Socca for Lunch
One of my favorite things about working from home is having a freshly prepared lunch of exactly what I want to eat. Of course as you know, I indulge in full on breakfasts, even when I work outside the home, and typically cook dinner, but I never enjoyed having to pack a lunch and reheat something in a microwave to eat out of a glass container.
At home I get to eat it hot and fresh on real dishes with real cutlery, like real humans should eat their meals every day! But I digress!
The first time I saw Socca was many years ago in Saveur magazine. I was smitten! Socca is a pancake made from garbanzo bean flour. According to David Lebovitz it’s sold in Paris, cooked very thin with crispy edges and served sprinkled with salt as a street food. In the article I read it was a thicker pancake to be used as a base for toppings, or as a side bread, like a pita. Either way, it’s a fun food loaded with fiber and nutrition.
I gilded the lily and spread my socca with hummus and topped it with sautéed dinosaur kale, thinly sliced celery, and a generous dusting of feta. So good! I kept the extra socca batter in the fridge and made a pancake fresh whenever I want one. I would use the batter up in four days, any longer and it may begin to ferment.
Ingredients
Olive oil to fry the socca in
1 C garbanzo (or chickpea) flour
1 C water (or more if the batter is too thick)
1 t salt
1/4 t onion powder
1/4 t ground cumin
pinch garlic powder
pinch red pepper flakes
1 T olive oil
Directions
In a small bowl whisk the garbanzo bean flour and water together until smooth. Add the salt, onion powder, cumin, garlic powder, red pepper fakes, and 1 T olive oil and whisk until smooth. If the mixture is too thick, thin with a little water. The batter should be the consistency of heavy cream if you want to make crepe like pancakes, or thicker for a more traditional pancake. Let the batter sit 20 minute before using to thicken.

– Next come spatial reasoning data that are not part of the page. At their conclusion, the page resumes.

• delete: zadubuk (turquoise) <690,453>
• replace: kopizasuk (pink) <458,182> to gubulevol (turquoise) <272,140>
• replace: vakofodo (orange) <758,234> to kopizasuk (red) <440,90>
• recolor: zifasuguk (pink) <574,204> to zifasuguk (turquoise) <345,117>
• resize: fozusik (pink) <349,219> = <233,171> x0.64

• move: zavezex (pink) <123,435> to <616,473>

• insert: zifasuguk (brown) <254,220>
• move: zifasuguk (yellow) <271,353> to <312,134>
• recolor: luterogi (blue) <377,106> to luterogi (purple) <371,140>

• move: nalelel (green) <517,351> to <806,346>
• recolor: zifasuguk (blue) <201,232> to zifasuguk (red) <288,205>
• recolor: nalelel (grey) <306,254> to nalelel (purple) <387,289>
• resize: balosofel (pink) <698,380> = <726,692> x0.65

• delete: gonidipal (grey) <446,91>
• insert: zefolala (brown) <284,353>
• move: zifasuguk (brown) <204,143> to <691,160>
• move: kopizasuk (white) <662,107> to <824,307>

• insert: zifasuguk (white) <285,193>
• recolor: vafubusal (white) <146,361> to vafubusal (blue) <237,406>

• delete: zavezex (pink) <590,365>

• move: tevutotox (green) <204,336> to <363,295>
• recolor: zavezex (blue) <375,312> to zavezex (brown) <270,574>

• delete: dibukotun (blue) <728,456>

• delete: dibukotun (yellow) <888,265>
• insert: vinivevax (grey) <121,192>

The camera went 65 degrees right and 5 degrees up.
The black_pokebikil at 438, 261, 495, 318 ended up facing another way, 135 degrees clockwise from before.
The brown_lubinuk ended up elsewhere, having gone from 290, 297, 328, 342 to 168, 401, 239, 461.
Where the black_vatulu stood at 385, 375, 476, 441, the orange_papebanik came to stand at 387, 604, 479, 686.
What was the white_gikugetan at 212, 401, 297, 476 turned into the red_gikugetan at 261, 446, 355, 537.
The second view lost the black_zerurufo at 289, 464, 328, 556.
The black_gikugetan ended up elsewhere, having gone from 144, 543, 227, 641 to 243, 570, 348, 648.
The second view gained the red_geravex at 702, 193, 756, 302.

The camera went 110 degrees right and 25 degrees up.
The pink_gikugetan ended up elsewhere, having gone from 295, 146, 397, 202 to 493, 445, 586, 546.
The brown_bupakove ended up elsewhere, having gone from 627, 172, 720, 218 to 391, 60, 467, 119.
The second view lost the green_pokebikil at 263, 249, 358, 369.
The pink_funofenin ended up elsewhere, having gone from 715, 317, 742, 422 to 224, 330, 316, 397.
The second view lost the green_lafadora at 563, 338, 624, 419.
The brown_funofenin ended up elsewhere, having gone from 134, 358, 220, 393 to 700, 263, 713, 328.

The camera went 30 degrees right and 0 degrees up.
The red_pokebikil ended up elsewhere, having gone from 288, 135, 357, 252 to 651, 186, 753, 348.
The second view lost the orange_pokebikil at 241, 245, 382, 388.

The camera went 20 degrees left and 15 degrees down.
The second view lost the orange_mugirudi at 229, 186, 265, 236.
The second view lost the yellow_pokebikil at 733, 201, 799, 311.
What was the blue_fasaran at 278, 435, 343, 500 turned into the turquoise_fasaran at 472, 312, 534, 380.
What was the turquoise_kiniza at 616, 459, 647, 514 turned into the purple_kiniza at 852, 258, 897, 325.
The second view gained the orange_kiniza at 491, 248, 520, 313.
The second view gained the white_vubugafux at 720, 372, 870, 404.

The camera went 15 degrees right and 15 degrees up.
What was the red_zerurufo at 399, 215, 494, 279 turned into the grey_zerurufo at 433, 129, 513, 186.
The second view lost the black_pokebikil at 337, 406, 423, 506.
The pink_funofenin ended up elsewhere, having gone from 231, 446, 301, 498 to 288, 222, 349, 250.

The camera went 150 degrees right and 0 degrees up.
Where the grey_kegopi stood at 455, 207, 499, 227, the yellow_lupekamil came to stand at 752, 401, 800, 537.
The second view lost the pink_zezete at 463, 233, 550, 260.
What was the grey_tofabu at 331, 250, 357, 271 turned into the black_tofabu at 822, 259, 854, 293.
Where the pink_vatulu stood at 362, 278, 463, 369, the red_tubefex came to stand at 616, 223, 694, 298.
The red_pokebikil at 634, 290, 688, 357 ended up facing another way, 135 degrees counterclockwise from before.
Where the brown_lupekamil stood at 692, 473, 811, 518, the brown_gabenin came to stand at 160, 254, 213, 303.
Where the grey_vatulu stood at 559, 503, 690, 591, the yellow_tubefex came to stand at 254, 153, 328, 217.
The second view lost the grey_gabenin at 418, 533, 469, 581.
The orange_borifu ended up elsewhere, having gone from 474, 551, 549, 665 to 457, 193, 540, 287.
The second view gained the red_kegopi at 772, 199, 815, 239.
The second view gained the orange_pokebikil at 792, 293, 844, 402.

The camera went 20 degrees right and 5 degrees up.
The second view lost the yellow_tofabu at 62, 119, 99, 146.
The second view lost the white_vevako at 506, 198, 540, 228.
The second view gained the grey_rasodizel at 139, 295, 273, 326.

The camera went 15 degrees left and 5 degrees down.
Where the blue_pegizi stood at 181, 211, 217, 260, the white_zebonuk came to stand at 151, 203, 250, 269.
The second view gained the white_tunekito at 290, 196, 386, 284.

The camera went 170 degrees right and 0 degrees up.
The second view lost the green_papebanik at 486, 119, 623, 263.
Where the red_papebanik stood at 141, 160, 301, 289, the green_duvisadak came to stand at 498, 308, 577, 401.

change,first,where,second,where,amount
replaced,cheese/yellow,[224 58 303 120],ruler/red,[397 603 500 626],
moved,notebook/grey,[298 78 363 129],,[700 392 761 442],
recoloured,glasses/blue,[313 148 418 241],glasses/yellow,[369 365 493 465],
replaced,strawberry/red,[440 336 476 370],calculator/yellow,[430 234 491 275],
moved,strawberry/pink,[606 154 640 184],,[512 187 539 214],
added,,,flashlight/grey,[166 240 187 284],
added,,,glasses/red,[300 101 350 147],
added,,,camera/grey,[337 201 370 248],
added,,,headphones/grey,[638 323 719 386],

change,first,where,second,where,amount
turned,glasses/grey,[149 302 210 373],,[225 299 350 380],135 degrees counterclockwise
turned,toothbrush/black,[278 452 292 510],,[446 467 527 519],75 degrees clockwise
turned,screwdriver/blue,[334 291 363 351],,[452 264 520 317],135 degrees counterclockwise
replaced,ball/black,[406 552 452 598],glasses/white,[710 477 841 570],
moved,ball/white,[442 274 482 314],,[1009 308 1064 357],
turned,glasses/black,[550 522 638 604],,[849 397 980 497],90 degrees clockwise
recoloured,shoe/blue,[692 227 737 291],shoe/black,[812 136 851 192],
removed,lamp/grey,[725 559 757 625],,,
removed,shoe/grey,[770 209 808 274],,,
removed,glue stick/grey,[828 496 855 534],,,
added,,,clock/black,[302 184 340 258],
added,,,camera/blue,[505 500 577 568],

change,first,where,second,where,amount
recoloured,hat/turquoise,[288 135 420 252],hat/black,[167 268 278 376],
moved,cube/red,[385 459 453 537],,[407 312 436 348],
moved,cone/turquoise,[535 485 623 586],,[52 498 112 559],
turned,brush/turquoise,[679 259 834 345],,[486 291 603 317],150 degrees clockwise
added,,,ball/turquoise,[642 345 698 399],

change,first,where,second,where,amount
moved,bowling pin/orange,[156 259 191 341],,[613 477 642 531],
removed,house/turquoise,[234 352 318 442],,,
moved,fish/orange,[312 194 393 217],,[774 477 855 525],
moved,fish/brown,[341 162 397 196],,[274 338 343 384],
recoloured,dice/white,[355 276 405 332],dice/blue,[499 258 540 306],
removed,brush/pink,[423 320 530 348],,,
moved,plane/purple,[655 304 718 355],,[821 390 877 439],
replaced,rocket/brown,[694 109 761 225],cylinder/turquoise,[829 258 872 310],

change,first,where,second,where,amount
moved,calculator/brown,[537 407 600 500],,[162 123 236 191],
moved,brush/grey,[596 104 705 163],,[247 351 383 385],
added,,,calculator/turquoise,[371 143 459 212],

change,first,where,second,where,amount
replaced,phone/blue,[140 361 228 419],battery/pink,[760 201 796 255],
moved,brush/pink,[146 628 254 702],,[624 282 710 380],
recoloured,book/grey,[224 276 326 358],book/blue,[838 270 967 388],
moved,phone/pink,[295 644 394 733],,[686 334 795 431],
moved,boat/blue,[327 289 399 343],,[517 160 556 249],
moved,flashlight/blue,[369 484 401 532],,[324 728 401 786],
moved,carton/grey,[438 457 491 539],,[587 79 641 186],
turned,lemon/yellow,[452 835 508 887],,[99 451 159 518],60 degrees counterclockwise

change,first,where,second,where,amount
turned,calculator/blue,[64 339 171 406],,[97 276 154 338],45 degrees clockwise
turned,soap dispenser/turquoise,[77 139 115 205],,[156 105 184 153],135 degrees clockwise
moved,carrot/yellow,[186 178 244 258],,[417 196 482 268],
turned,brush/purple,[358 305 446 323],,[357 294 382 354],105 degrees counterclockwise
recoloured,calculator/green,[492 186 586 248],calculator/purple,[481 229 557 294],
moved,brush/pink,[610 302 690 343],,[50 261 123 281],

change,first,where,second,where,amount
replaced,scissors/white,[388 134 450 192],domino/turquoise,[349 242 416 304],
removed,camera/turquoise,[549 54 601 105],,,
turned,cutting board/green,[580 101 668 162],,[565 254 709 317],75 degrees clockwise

Place a medium sized pan on a high heat, once the pan is hot, lower the heat to medium and add about 2 t of olive oil to the pan, swirl the oil to evenly coat the pan. Ladle about 1/4 C of batter onto the pan and tilt the pan in all directions to evenly distribute the batter. Once the batter begins to brown and curl around the edges, slide a spatula underneath and flip the socca to cook the other side. Remove to a serving dish and sprinkle with sea salt (optional) and serve. To insure nice crispy chip-like edges cook the socca in about 1 T of oil, the extra oil will fry the edges.
This makes about 4-6 pancakes depending on how big or thick you make them. You can make them ahead and reheat them whenever you want to eat them, or you can keep the batter in the fridge and make one whenever you want one.